### TASK DIRECTIONS
Reproduce the part of the material that opens with the line containing "How about listing" and closes with the line containing "dist [0.000833, -0.000927]", both included. Leave the pictures out of your answer.

### EXERCISE MATERIAL

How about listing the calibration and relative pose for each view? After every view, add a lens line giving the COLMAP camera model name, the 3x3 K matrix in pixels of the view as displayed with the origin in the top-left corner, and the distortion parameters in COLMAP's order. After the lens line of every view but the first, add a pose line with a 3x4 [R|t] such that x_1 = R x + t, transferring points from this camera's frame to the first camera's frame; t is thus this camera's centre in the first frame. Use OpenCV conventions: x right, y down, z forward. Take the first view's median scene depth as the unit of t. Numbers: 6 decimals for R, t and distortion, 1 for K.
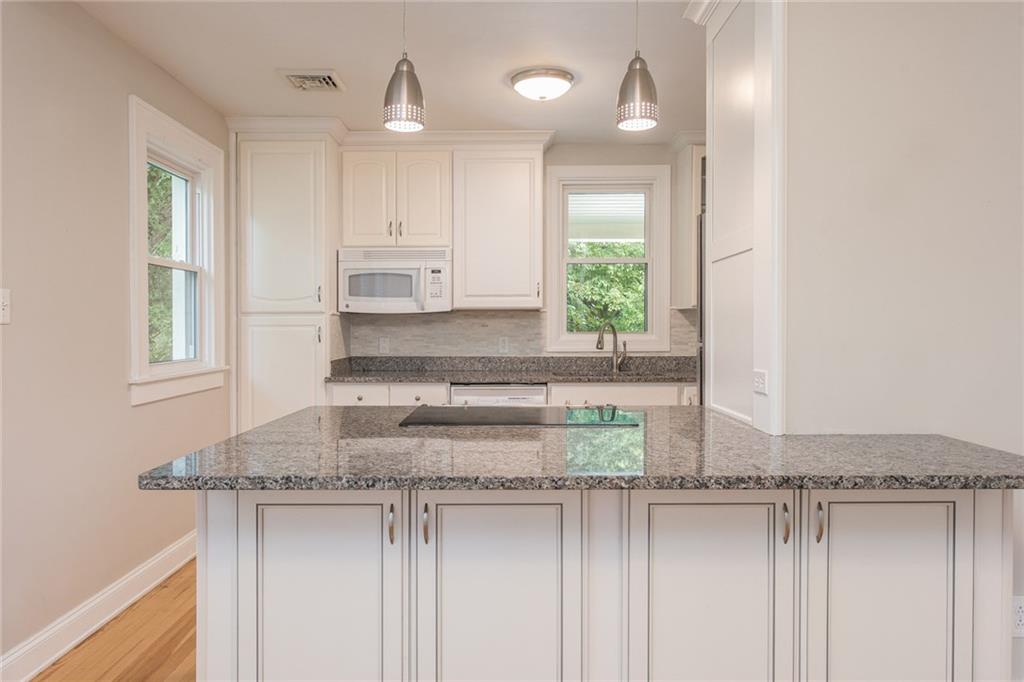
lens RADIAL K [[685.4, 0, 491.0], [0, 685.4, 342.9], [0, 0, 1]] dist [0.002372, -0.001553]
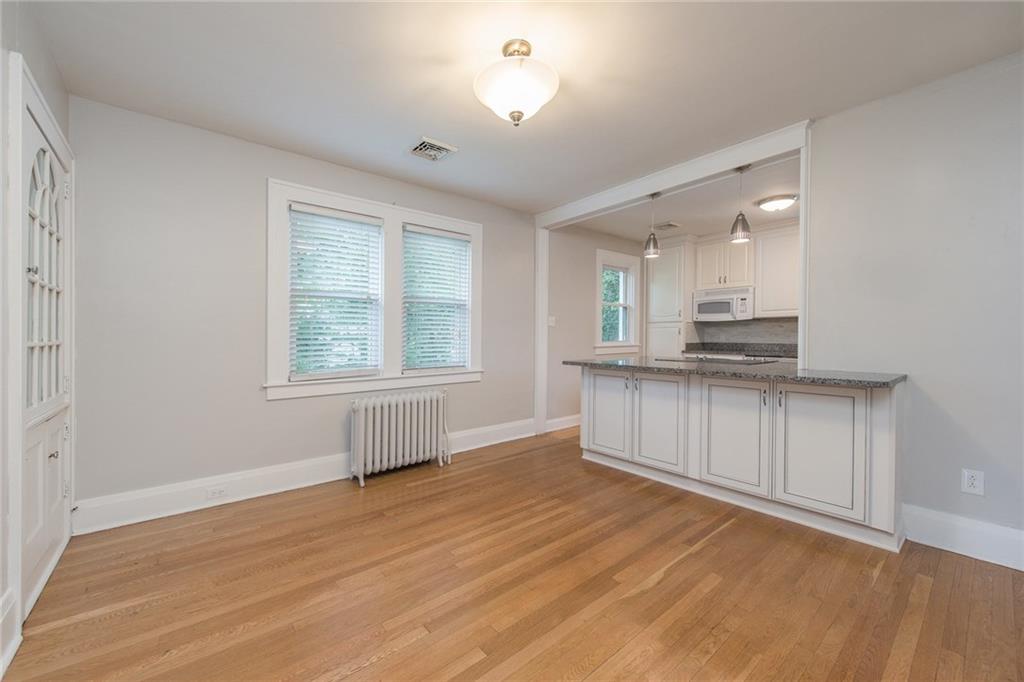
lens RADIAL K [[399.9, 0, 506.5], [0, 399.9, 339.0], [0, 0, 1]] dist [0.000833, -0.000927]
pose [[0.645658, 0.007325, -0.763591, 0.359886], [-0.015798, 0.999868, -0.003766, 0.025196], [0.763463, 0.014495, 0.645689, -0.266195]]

--

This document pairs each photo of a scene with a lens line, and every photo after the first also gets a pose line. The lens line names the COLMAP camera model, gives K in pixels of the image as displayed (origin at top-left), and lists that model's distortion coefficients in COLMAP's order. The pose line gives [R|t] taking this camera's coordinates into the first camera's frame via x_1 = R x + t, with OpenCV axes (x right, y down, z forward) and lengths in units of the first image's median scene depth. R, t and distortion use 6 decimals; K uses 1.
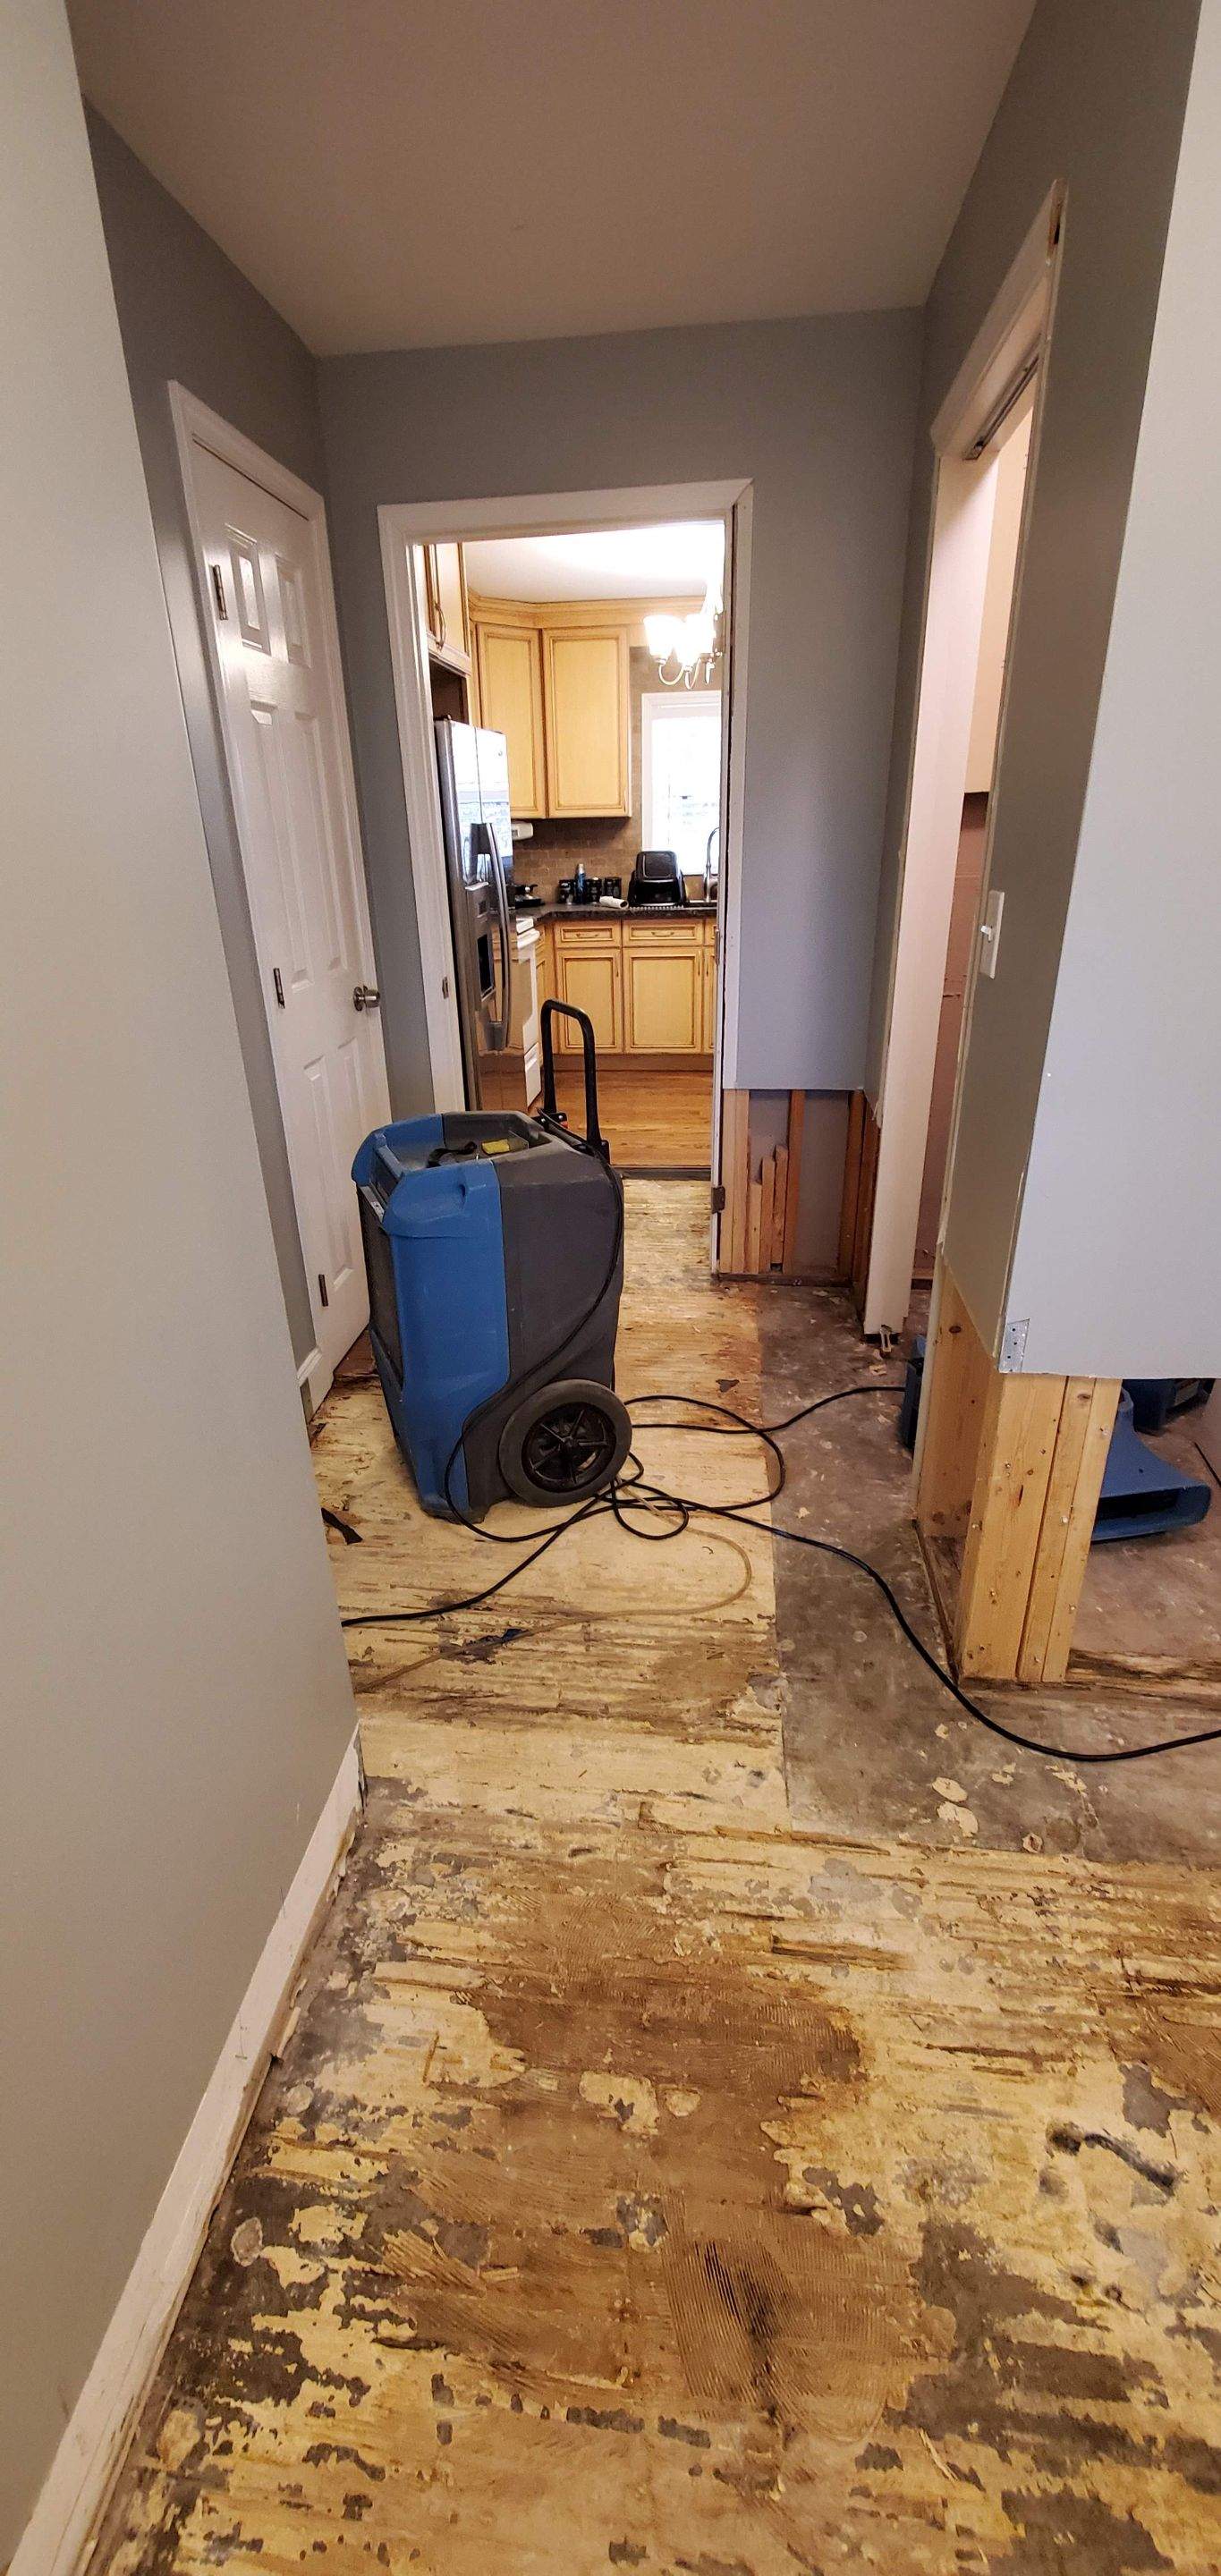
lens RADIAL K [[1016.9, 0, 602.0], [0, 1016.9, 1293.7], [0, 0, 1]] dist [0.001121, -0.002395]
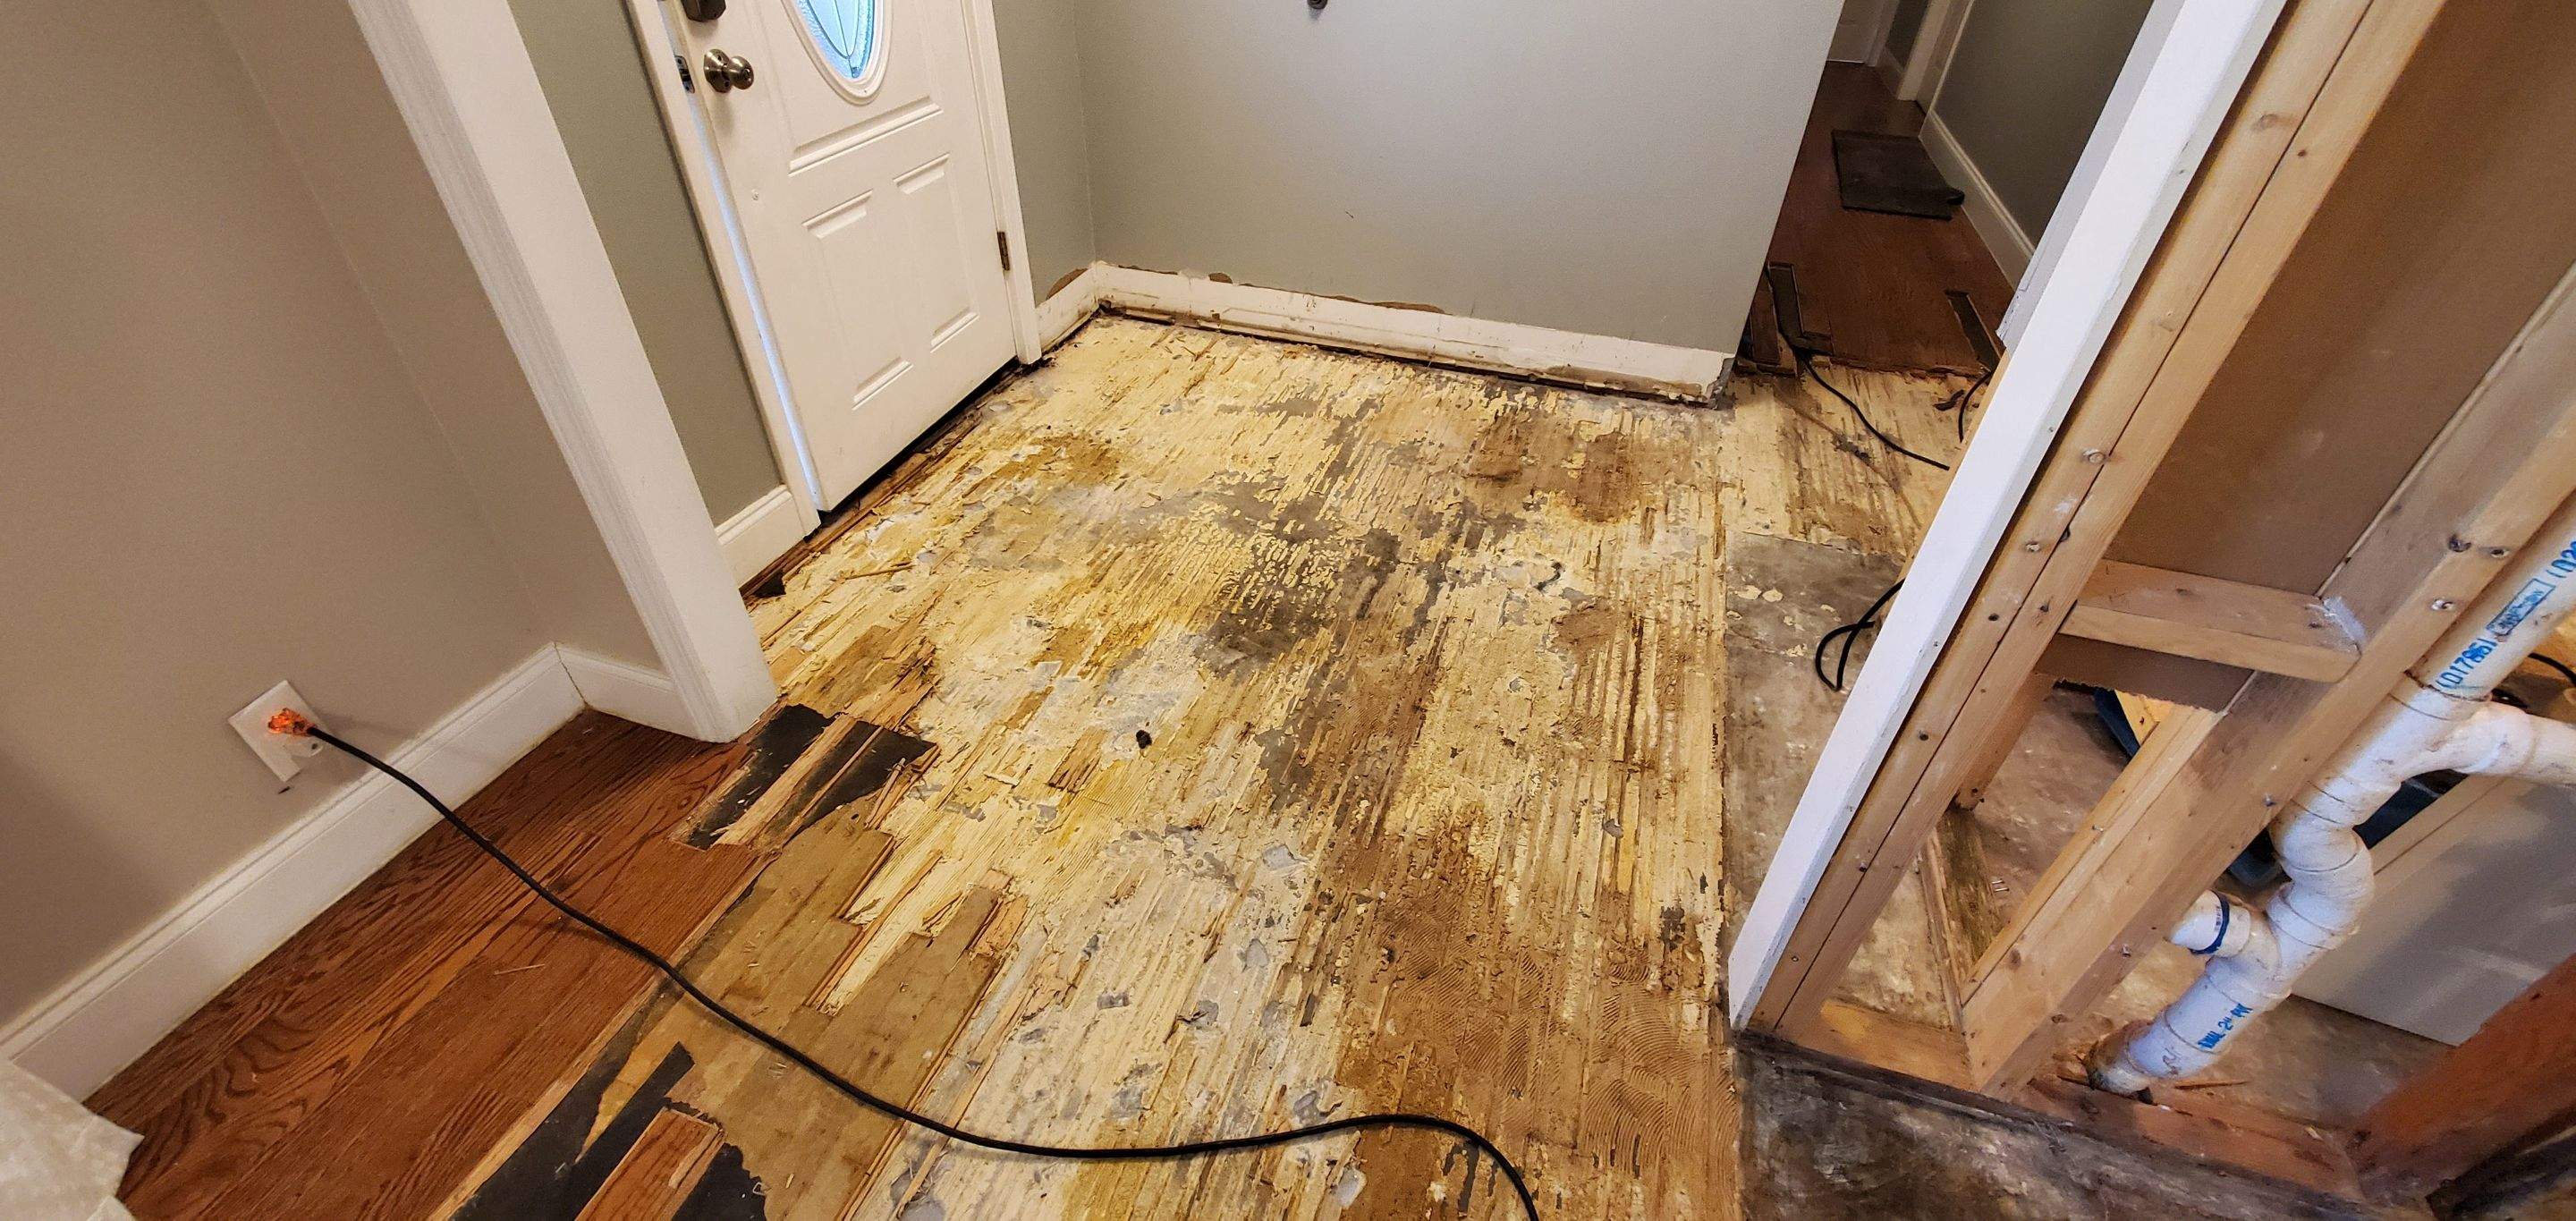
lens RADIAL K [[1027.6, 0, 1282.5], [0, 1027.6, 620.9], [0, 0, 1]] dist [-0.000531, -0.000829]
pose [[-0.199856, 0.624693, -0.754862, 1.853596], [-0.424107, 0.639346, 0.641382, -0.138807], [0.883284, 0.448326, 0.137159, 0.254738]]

### SOLVED PROBLEM
How about listing the calibration and relative pose for each view? After every view, add a lens line giving the COLMAP camera model name, the 3x3 K matrix in pixels of the view as displayed with the origin in the top-left corner, and the distortion parameters in COLMAP's order. After the lens line of every view but the first, add a pose line with a 3x4 [R|t] such that x_1 = R x + t, transferring points from this camera's frame to the first camera's frame; t is thus this camera's centre in the first frame. Use OpenCV conventions: x right, y down, z forward. Take the first view's median scene depth as the unit of t. Numbers: 6 decimals for R, t and distortion, 1 for K.
lens RADIAL K [[685.4, 0, 491.0], [0, 685.4, 342.9], [0, 0, 1]] dist [0.002372, -0.001553]
lens RADIAL K [[399.9, 0, 506.5], [0, 399.9, 339.0], [0, 0, 1]] dist [0.000833, -0.000927]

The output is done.